Eleanor Benson is the Research Coordinator. She is a white settler living and working on the unceded lands of the Wurundjeri and Boonwurrung peoples of the Kulin nations. Eleanor completed a Bachelor of Arts degree with Honours at the University of Melbourne in 2017, majoring in Australian Indigenous Studies and Gender Studies. Her honours thesis explored the relationship between incarceration and settler colonial sovereignty. Eleanor has tutored in Gender Studies and Sustainability Studies at the University of Melbourne and RMIT. She is currently working as a research assistant on an ARC Discovery Project with academics from the University of Melbourne and the University of Queensland, investigating Indigenous governance and state relations.
Education Programs Coordinator
Claire Akhbari is the Education Programs Coordinator. Claire is from a white settler background and completed their BA (Honours) with a major in Australian Indigenous Studies at the University of Melbourne in 2016. Their minor thesis was entitled Booing the Selfish Rabble: Reading race in whitestream news media representations of Aboriginal sovereign resistance and the findings were presented at the 2017 NIRAKN Race, Whiteness and Indigeneity International Conference. They also presented a paper at The National Centre of Indigenous Studies Research Colloquium in 2017 entitled Decolonizing Graduate Research: Reflections from a Settler-Colonizer perspective. For the last 2 years they have been working as a tutor in the subjects Australian Indigenous Public Policy, Australian Indigenous Politics, First Peoples in a Global Context, Aboriginalities, Introduction to Indigenous Education and Public Policy Making, and was one of the lead discussants for the Indigenous Settler Relations Collaboration reading group for 18 months. While an undergraduate student they were a co-author of a 2015 publication The Oombulgurri Project, which worked from the local to situate the case of the closure of the Oombulgurri community in larger frameworks of settler colonial violence and neo-liberal strategy. They were also on the Faculty of Arts Dean’s Honours List twice in 2015 and 2011, and the 2015 recipient of The Marion Boothby Exhibition, which is awarded to the student with the highest mark in the field of British History. They live and work on the stolen lands of the Boonwurung and Wurundjeri peoples of the Kulin Nation and acknowledges that sovereignty to their lands, and the rest of the country currently known as Australia, has never been ceded.
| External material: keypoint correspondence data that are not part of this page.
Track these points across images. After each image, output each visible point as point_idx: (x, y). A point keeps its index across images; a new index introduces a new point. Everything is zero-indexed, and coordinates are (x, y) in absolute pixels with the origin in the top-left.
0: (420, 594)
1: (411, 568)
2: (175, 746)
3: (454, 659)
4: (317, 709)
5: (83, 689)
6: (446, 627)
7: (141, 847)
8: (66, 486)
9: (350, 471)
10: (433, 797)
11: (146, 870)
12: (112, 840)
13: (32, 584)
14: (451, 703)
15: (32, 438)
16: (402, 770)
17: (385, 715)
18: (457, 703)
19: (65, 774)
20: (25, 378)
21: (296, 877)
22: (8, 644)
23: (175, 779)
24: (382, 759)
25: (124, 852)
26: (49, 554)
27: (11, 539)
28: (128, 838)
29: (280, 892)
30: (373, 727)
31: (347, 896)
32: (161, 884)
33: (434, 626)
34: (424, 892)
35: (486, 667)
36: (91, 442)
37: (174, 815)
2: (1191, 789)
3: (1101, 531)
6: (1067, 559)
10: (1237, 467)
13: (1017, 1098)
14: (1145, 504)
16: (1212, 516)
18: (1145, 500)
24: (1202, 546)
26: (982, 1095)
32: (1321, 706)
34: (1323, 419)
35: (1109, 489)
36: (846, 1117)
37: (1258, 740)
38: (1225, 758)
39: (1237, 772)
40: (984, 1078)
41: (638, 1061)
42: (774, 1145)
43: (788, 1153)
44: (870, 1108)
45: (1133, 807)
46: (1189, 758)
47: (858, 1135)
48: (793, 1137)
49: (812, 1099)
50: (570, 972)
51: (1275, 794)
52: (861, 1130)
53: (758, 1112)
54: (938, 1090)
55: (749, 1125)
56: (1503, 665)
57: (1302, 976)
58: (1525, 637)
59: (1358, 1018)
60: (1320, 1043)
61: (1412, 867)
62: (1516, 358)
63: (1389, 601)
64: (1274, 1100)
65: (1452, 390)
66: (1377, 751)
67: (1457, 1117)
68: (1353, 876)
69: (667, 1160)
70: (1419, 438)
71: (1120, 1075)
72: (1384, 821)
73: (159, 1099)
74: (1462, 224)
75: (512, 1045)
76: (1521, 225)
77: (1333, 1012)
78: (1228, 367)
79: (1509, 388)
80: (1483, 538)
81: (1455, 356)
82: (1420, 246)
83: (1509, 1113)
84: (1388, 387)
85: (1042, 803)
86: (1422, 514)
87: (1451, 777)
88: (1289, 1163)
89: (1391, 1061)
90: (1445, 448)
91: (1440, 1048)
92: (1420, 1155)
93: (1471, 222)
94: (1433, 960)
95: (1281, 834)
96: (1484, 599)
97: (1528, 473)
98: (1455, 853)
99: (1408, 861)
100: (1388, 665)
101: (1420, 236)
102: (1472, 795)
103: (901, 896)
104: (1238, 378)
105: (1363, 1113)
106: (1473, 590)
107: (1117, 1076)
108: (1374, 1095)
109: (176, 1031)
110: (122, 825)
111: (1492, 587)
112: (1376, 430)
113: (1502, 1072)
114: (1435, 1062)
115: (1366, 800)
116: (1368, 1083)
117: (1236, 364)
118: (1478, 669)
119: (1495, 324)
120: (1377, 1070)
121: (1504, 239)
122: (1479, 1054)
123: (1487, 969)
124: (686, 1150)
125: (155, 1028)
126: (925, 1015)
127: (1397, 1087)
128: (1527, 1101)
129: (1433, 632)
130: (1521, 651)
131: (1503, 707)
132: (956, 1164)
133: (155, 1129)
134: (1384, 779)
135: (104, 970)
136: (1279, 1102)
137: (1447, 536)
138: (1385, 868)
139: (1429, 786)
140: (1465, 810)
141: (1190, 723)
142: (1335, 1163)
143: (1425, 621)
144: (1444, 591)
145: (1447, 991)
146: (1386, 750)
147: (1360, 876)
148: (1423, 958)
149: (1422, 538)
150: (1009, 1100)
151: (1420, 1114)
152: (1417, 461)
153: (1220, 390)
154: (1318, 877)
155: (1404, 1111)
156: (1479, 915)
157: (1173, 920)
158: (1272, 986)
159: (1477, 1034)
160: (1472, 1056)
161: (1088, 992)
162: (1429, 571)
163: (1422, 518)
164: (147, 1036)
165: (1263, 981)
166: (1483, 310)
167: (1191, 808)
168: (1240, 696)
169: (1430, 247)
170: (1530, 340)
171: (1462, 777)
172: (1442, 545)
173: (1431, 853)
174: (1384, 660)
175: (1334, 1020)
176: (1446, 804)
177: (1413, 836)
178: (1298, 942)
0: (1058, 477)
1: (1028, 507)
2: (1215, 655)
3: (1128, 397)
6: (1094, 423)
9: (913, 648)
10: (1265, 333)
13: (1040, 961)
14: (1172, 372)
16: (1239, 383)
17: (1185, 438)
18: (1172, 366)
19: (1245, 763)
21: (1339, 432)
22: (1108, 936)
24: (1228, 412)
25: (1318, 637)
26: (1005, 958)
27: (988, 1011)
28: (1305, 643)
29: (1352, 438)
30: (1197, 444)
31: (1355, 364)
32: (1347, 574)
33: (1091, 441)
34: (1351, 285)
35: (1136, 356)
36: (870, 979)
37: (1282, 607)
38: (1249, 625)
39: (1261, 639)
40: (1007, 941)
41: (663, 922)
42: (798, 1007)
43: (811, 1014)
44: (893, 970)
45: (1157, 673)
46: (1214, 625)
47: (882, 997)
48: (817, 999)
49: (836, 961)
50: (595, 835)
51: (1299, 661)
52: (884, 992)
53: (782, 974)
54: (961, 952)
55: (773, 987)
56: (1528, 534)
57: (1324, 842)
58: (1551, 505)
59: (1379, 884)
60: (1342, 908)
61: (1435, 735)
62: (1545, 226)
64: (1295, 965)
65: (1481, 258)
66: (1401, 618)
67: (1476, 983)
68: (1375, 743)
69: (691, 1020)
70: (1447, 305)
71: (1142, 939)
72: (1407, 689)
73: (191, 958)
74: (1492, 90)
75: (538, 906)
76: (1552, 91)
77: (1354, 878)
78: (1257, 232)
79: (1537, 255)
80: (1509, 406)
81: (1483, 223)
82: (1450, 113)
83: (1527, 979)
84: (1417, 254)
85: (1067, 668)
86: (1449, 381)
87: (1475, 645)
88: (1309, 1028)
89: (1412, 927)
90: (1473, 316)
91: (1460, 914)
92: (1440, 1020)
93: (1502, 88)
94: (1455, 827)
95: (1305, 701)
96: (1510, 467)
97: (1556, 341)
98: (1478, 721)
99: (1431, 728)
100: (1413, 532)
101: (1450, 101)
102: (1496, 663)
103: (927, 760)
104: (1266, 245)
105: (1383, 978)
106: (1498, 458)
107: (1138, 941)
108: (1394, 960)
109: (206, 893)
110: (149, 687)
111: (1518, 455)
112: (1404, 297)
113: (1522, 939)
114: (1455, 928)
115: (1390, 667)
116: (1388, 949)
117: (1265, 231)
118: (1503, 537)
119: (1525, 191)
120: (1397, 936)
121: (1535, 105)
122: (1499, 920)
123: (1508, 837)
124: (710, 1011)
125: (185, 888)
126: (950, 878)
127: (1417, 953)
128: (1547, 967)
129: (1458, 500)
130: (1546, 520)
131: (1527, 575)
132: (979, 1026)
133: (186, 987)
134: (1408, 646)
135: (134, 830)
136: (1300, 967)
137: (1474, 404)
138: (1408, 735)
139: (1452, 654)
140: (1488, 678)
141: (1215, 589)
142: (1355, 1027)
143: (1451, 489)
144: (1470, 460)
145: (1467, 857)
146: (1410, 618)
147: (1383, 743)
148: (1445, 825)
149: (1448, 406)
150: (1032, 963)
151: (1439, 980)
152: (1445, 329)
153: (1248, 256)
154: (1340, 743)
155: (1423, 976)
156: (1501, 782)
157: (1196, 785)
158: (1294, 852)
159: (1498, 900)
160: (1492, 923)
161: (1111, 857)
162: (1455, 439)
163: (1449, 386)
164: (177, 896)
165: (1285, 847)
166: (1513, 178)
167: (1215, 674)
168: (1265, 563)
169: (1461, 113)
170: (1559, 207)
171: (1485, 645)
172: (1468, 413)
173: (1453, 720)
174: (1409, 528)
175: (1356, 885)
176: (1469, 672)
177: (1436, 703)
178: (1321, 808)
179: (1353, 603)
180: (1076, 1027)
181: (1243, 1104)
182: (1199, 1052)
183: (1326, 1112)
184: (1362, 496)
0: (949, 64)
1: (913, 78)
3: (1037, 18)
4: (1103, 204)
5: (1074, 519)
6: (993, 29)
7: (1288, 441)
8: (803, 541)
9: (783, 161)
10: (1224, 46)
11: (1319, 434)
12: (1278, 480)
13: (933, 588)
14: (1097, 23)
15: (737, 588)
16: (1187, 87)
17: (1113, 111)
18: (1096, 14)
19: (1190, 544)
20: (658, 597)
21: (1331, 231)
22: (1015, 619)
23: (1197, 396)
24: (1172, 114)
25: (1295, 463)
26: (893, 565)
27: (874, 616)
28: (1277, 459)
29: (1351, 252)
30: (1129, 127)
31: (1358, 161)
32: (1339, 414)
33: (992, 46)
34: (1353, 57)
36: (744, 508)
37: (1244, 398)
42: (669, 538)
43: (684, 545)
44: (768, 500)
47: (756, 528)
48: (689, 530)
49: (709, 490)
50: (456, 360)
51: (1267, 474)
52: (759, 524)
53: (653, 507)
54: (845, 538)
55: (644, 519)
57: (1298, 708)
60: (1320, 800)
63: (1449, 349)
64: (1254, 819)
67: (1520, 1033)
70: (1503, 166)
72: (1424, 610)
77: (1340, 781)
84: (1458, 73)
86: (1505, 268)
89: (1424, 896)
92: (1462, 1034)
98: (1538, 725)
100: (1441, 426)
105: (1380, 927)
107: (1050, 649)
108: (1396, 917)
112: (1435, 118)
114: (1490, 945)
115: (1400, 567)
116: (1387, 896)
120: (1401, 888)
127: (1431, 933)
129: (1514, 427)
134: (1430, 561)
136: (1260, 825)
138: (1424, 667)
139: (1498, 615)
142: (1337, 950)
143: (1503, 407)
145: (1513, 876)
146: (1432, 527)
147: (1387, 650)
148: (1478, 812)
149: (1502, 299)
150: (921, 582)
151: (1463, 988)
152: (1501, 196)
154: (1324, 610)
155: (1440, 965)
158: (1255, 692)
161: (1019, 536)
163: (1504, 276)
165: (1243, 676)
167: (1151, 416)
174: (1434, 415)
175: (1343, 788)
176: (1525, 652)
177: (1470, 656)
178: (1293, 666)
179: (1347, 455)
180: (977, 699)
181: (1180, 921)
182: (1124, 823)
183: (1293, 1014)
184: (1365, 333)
The desire to individually reject and collectively dismantle the personal and structural privilege gained from the foundational and ongoing genocide and dispossession of Aboriginal and Torres Strait Islander peoples informs their work.
Associate Professor Lorenzo Veracini
Lorenzo Veracini is an Honorary Senior Fellow in the Australian Centre and teaches history and politics at Swinburne University of Technology. His research focuses on the comparative history of colonial systems and settler colonialism as a mode of domination. He has authored Israel and Settler Society (2006), Settler Colonialism: A Theoretical Overview (2010), The Settler Colonial Present (2015), and most recently The World Turned Inside Out: Settler Colonialism as a Political Idea (2021). Lorenzo co-edited The Routledge Handbook of the History of Settler Colonialism (2016), manages the settler colonial studies blog, and is Founding Editor of Settler Colonial Studies.